▶ [Exercise requirements]
[A] From the notebook excerpt on L1 loss, reproduce the passage word for word, beginning at the words "plt.plot(thetas, l1_loss_thetas, color" and stopping after the words "sns.set_theme()".
[B] In the notebook excerpt on L1 loss, what is the value of y_1 for the first observation whose loss is plotted?

Let's plot the $L_1$ loss for a single observation. We'll plot the $L_1$ loss for the first observation; since $y_1 = 20$, we'll be plotting

$$ \Large L_1(20, \theta_0) = |20 - \theta_0| $$

In [ ]:
thetas = np.linspace(10, 30, 1000)
l1_loss_single_obvs = np.abs(boba[0] - thetas)
In [ ]:
plt.style.use('default') # Revert style to default mpl
adjust_fontsize(size=16)
%matplotlib inline

plt.plot(thetas, l1_loss_single_obvs,  'g--', );
plt.xlabel(r'$\theta_0$');
plt.ylabel(r'L1 Loss for $y = 20$');
# plt.savefig('l1_loss_single_obs.png', bbox_inches = 'tight');
No description has been provided for this image
In [ ]:
def mae_constant(theta_0, data):
    return np.mean(np.array([np.abs(y_obs - theta_0) for y_obs in data]), axis=0)

thetas = np.linspace(10, 40, 1000)
l1_loss_thetas = mae_constant(thetas, boba)
plt.plot(thetas, l1_loss_thetas, color = 'green', lw=3);
plt.xlabel(r'$\theta_0$');
plt.ylabel(r'MAE across all data');
# plt.savefig('l1_loss_average.png', bbox_inches = 'tight');
No description has been provided for this image

🥣 Median Minimizes MAE for the Constant Model¶

In [ ]:
# In case we're in a weird style state
sns.set_theme()
adjust_fontsize(size=16)
%matplotlib inline

yobs = boba
thetahat = np.median(yobs)

fig = plt.figure(figsize=(8, 1.5))
sns.rugplot(yobs, height=0.25, lw=2) ;
plt.scatter([thetahat], [-.1], color='green', lw=4, label=r"$\hat{\theta}_0$");
plt.xlabel("Sales")
plt.legend()
plt.yticks([])
# plt.savefig('boba_rug.png', bbox_inches = 'tight');
plt.show()
No description has been provided for this image

2️⃣ Two Constant Models, Fit to Different Losses¶

In [ ]:
plt.style.use('default') # Revert style to default mpl
adjust_fontsize(size=16)
%matplotlib inline

nplots = 2
def plot_losses(data, title=None, theta_range=(10, 40)):
    thetas = np.linspace(theta_range[0], theta_range[1], 1000)
    l2_loss_thetas = mse_constant(thetas, data)
    thetahat_mse = np.mean(data)

    l1_loss_thetas = mae_constant(thetas, data)
    thetahat_mae = np.median(data)

    fig, axs = plt.subplots(1, nplots, figsize=(5*2+0.5, 3.5))
    axs[0].plot(thetas, l2_loss_thetas, lw=3);
    axs[0].scatter([thetahat_mse], [mse_constant(thetahat_mse, data)], s=100)
    axs[0].annotate(r"$\hat{\theta}_0$ = " + f"{thetahat_mse:.1f}",
                    xy=(thetahat_mse, np.average(axs[0].get_ylim())),
                    size=20, ha='center', va='top',
                    bbox=dict(boxstyle='round', fc='w'))

▶ [Stored data]
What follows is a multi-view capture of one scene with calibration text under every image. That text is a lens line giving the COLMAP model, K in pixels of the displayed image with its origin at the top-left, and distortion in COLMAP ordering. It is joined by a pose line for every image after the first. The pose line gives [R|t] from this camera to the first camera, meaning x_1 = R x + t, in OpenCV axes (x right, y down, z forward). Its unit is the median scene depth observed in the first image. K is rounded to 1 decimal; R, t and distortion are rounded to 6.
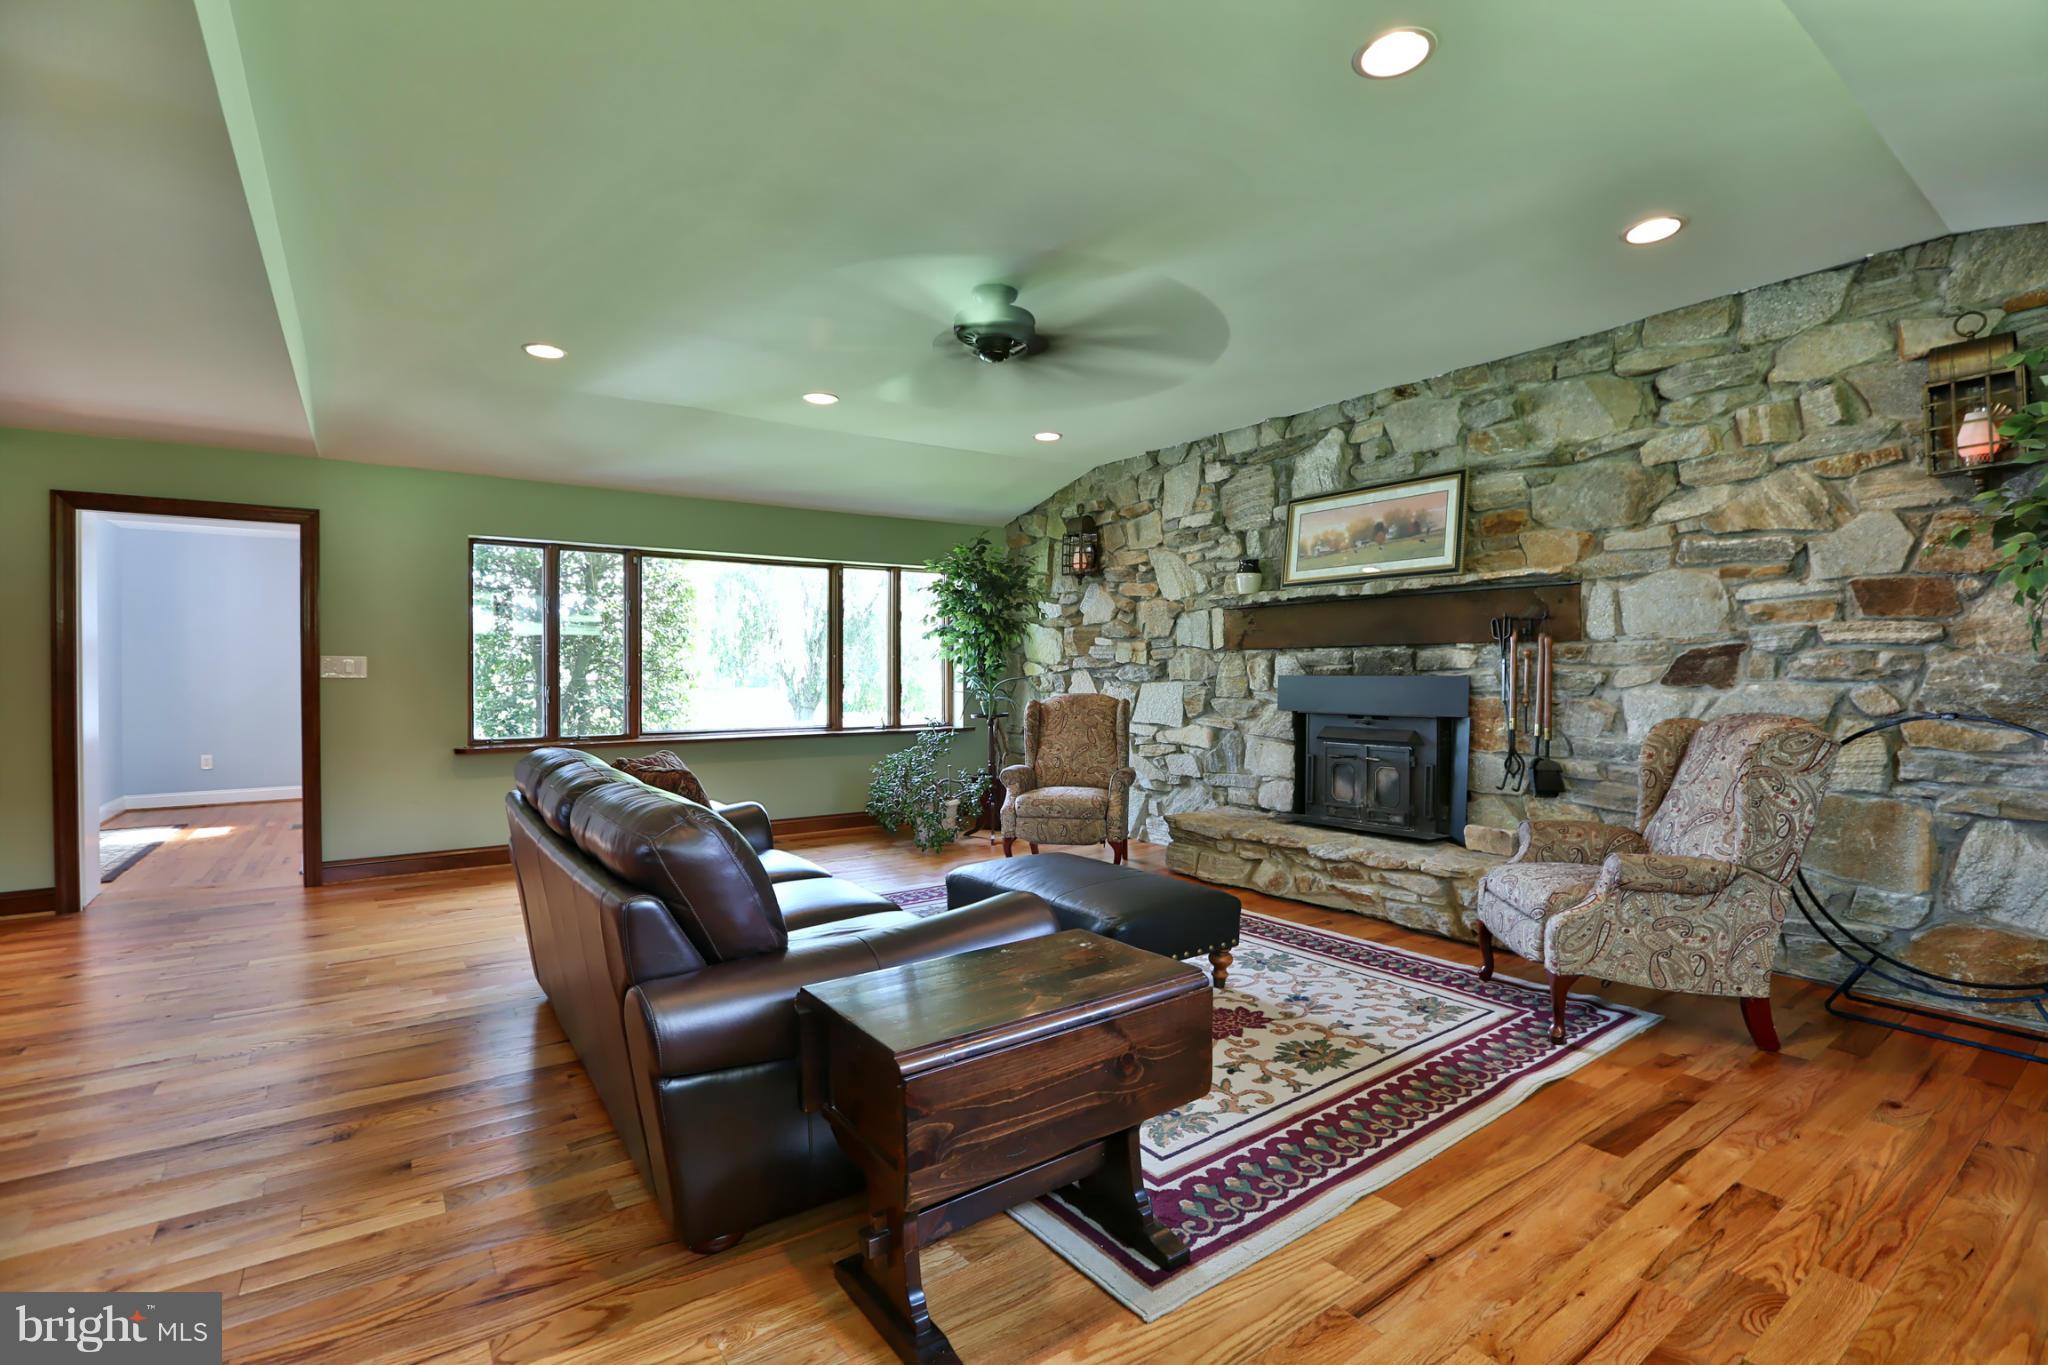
lens RADIAL K [[936.2, 0, 1027.5], [0, 936.2, 675.7], [0, 0, 1]] dist [-0.053019, 0.019955]
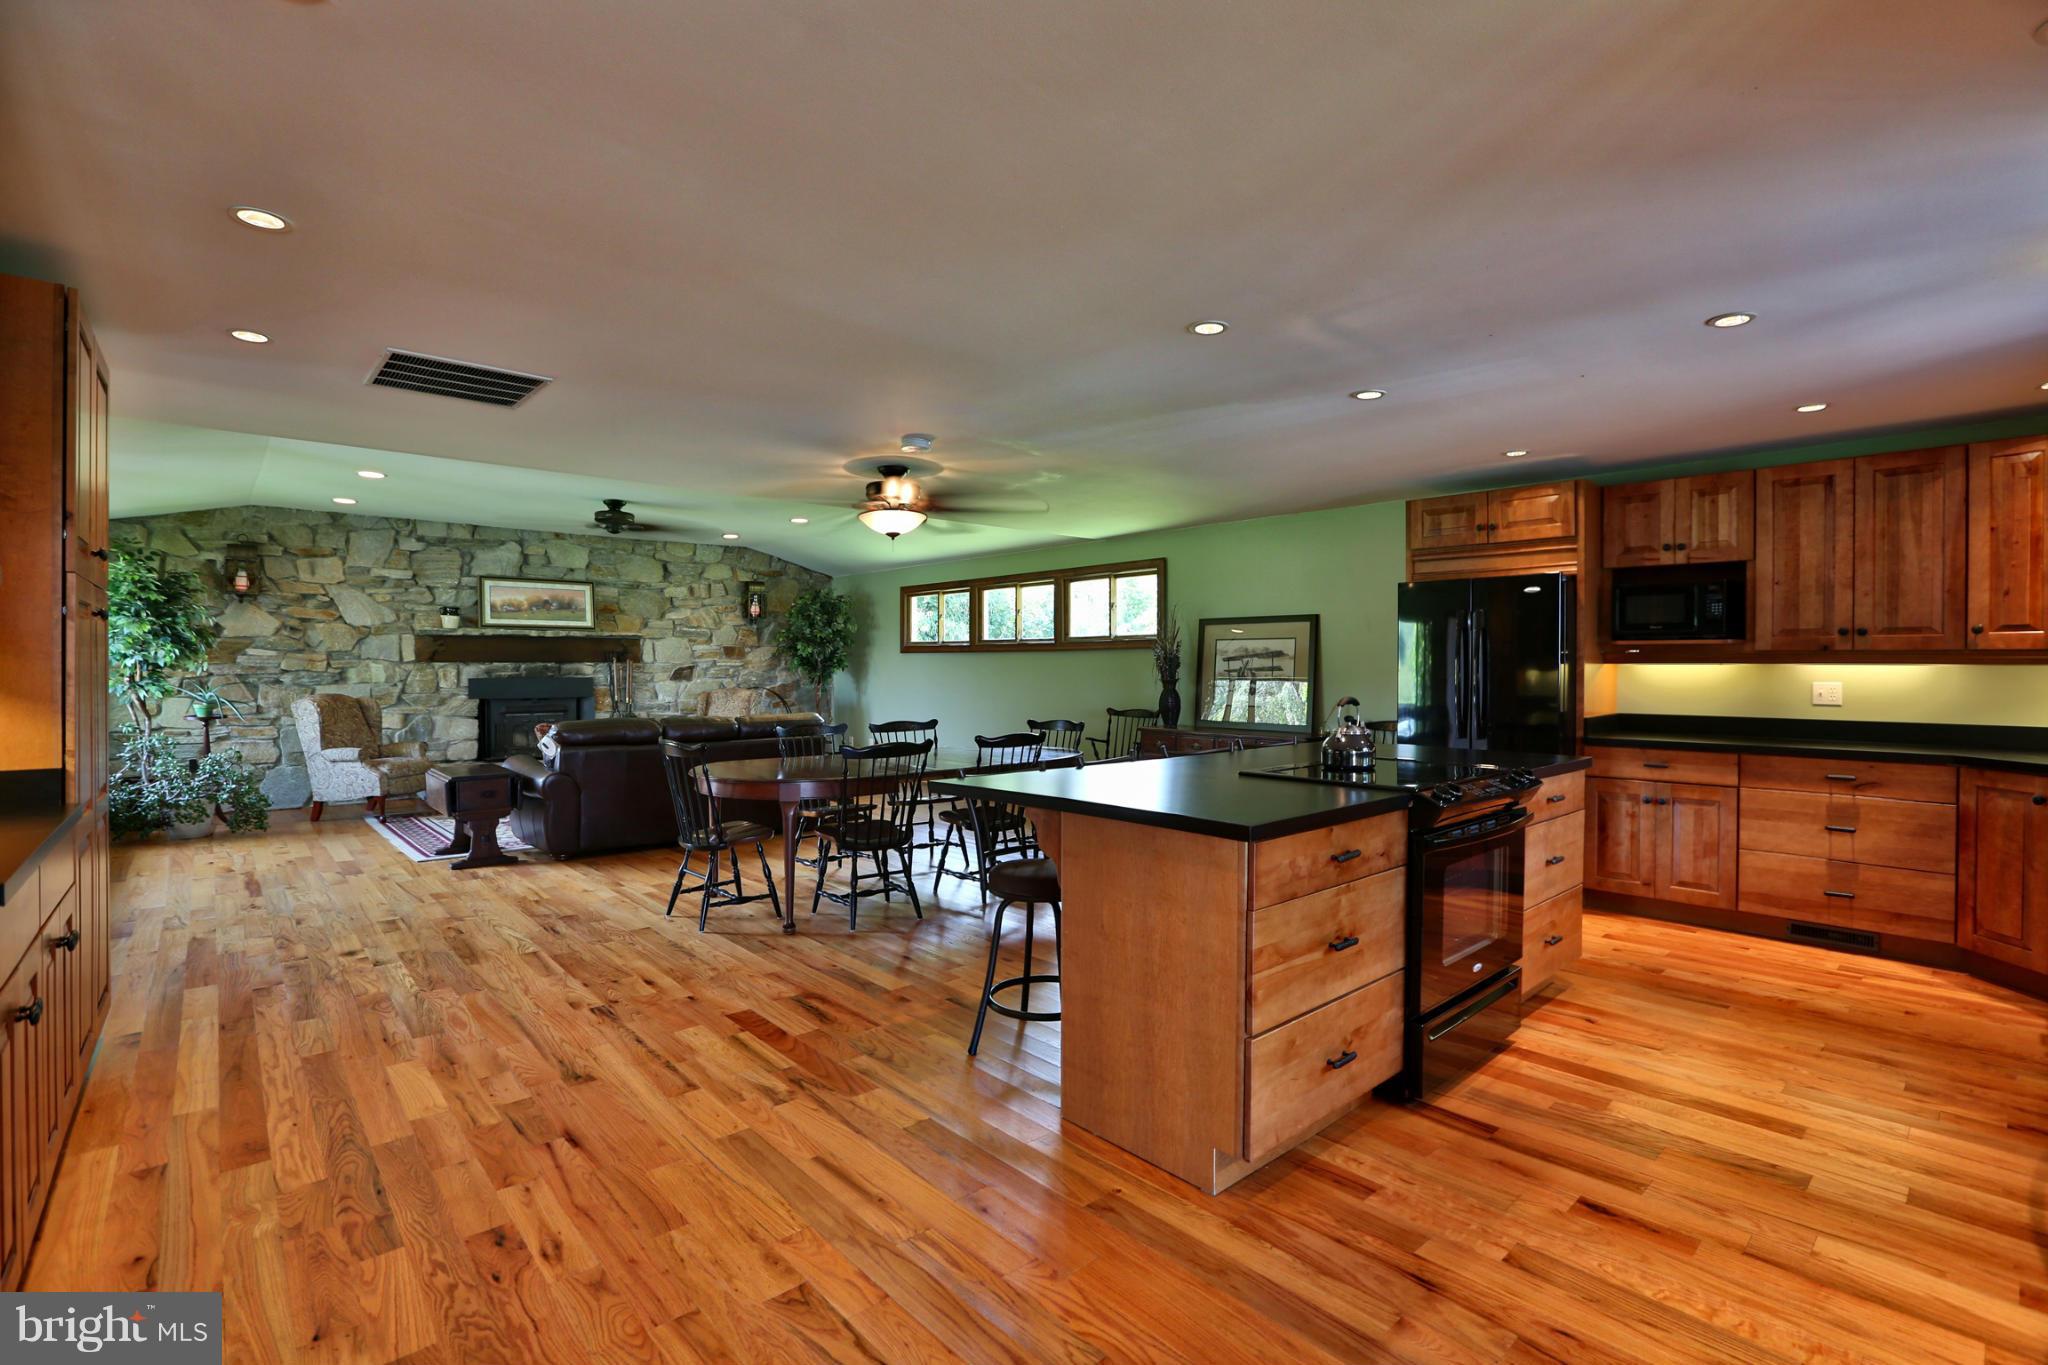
lens RADIAL K [[936.2, 0, 1027.5], [0, 936.2, 675.7], [0, 0, 1]] dist [-0.053019, 0.019955]
pose [[-0.118896, -0.006257, 0.992887, -1.926397], [0.005128, 0.999963, 0.006915, -0.014679], [-0.992893, 0.005913, -0.118860, 0.261429]]
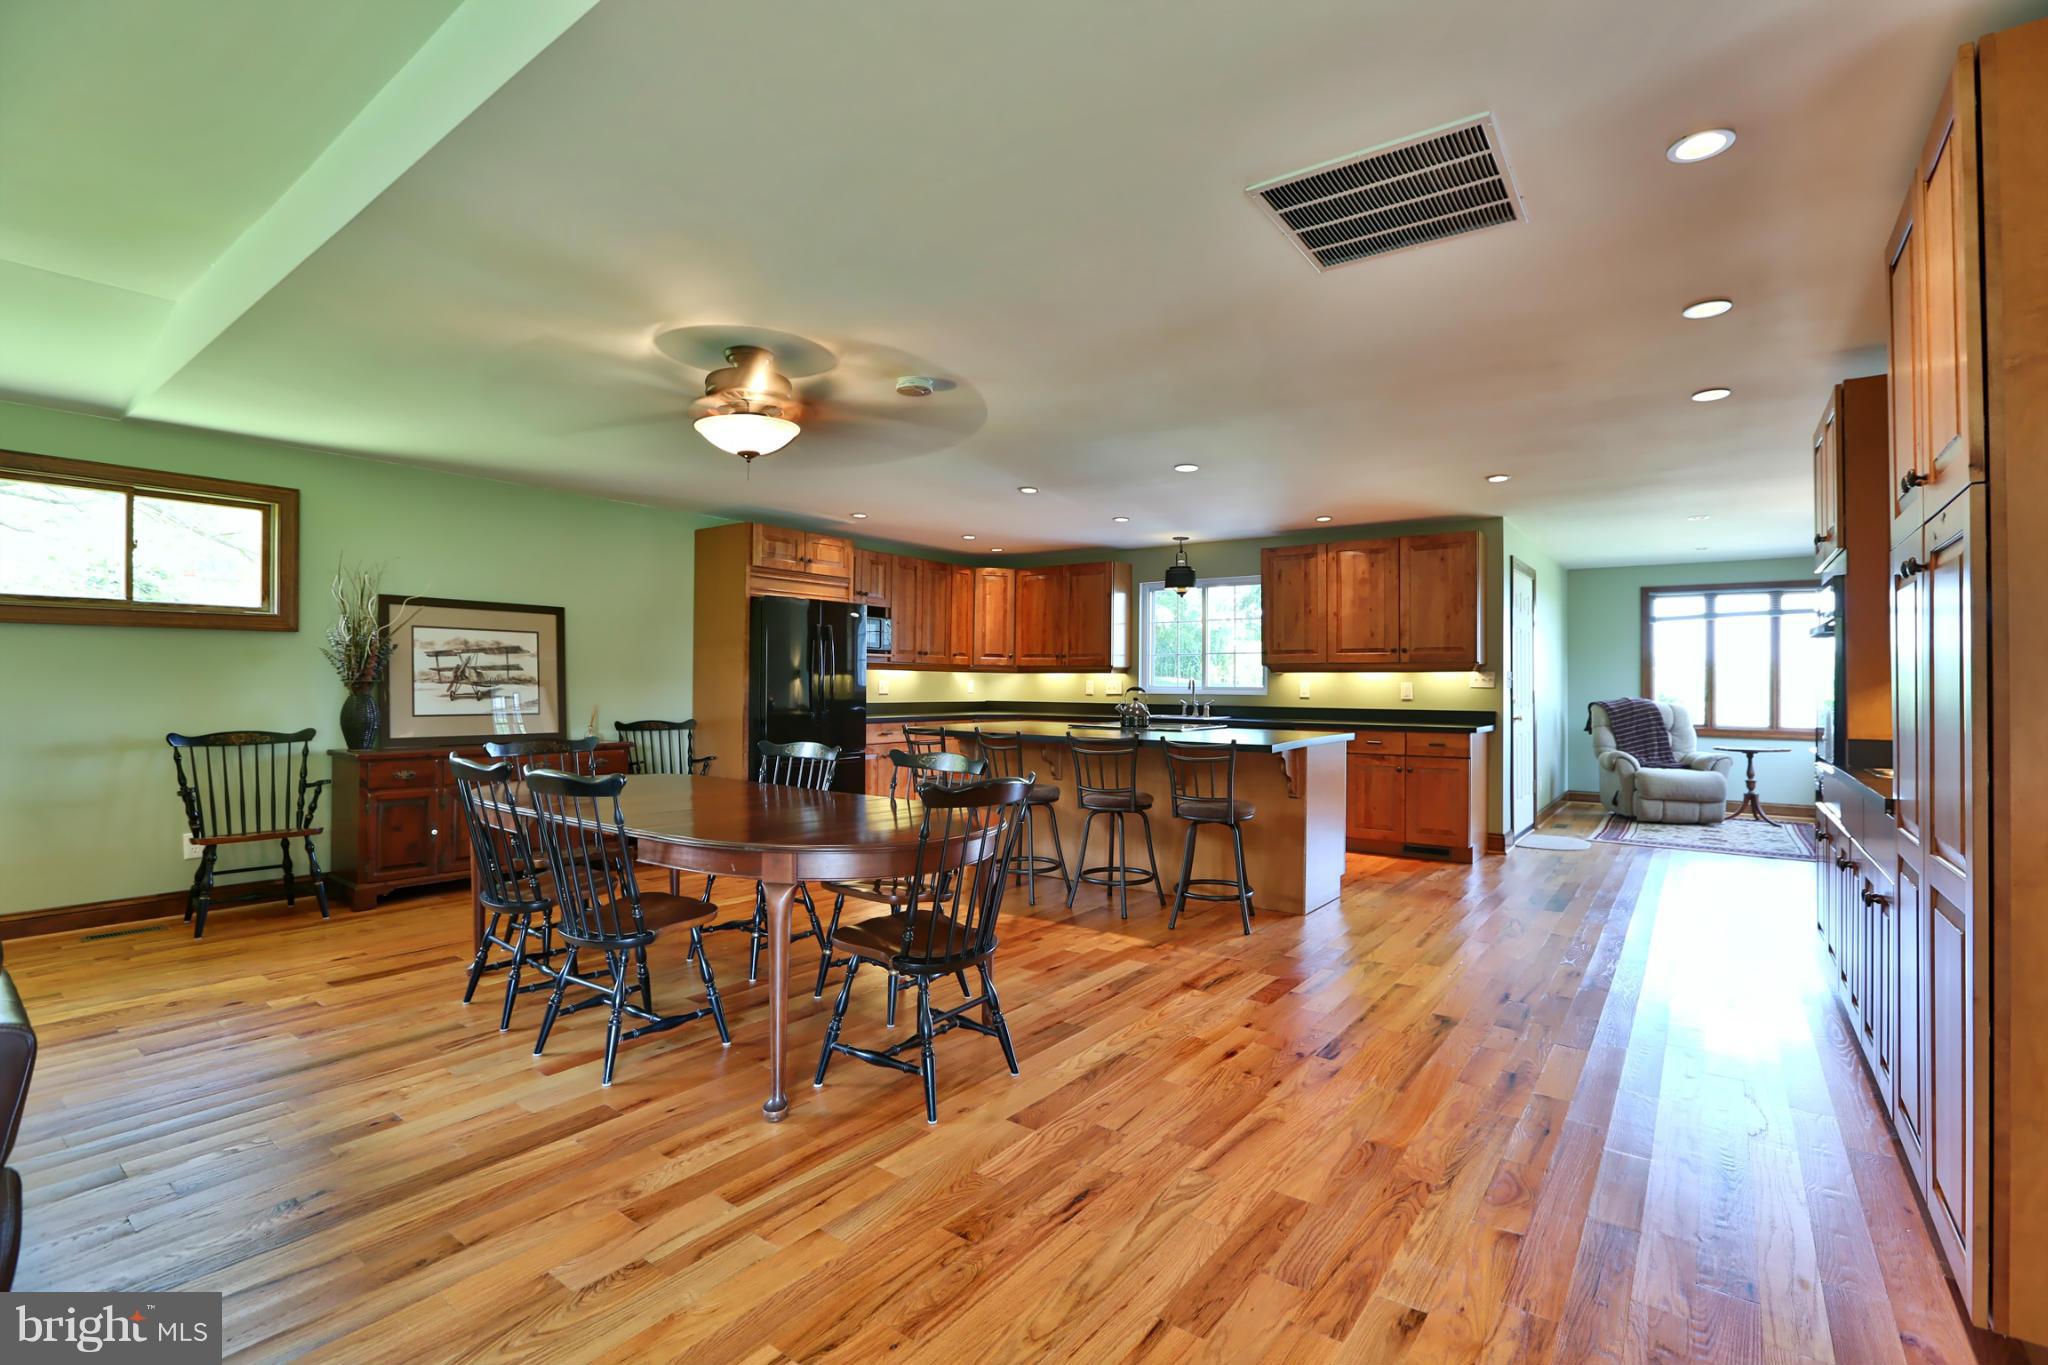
lens RADIAL K [[936.2, 0, 1027.5], [0, 936.2, 675.7], [0, 0, 1]] dist [-0.053019, 0.019955]
pose [[-0.950151, -0.005749, -0.311738, -0.620140], [-0.005512, 0.999983, -0.001642, -0.002876], [0.311743, 0.000158, -0.950167, 1.151627]]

▶ [Results for the exercise]
[A]
plt.plot(thetas, l1_loss_thetas, color = 'green', lw=3);
plt.xlabel(r'$\theta_0$');
plt.ylabel(r'MAE across all data');
# plt.savefig('l1_loss_average.png', bbox_inches = 'tight');
No description has been provided for this image

🥣 Median Minimizes MAE for the Constant Model¶

In [ ]:
# In case we're in a weird style state
sns.set_theme()

[B] 20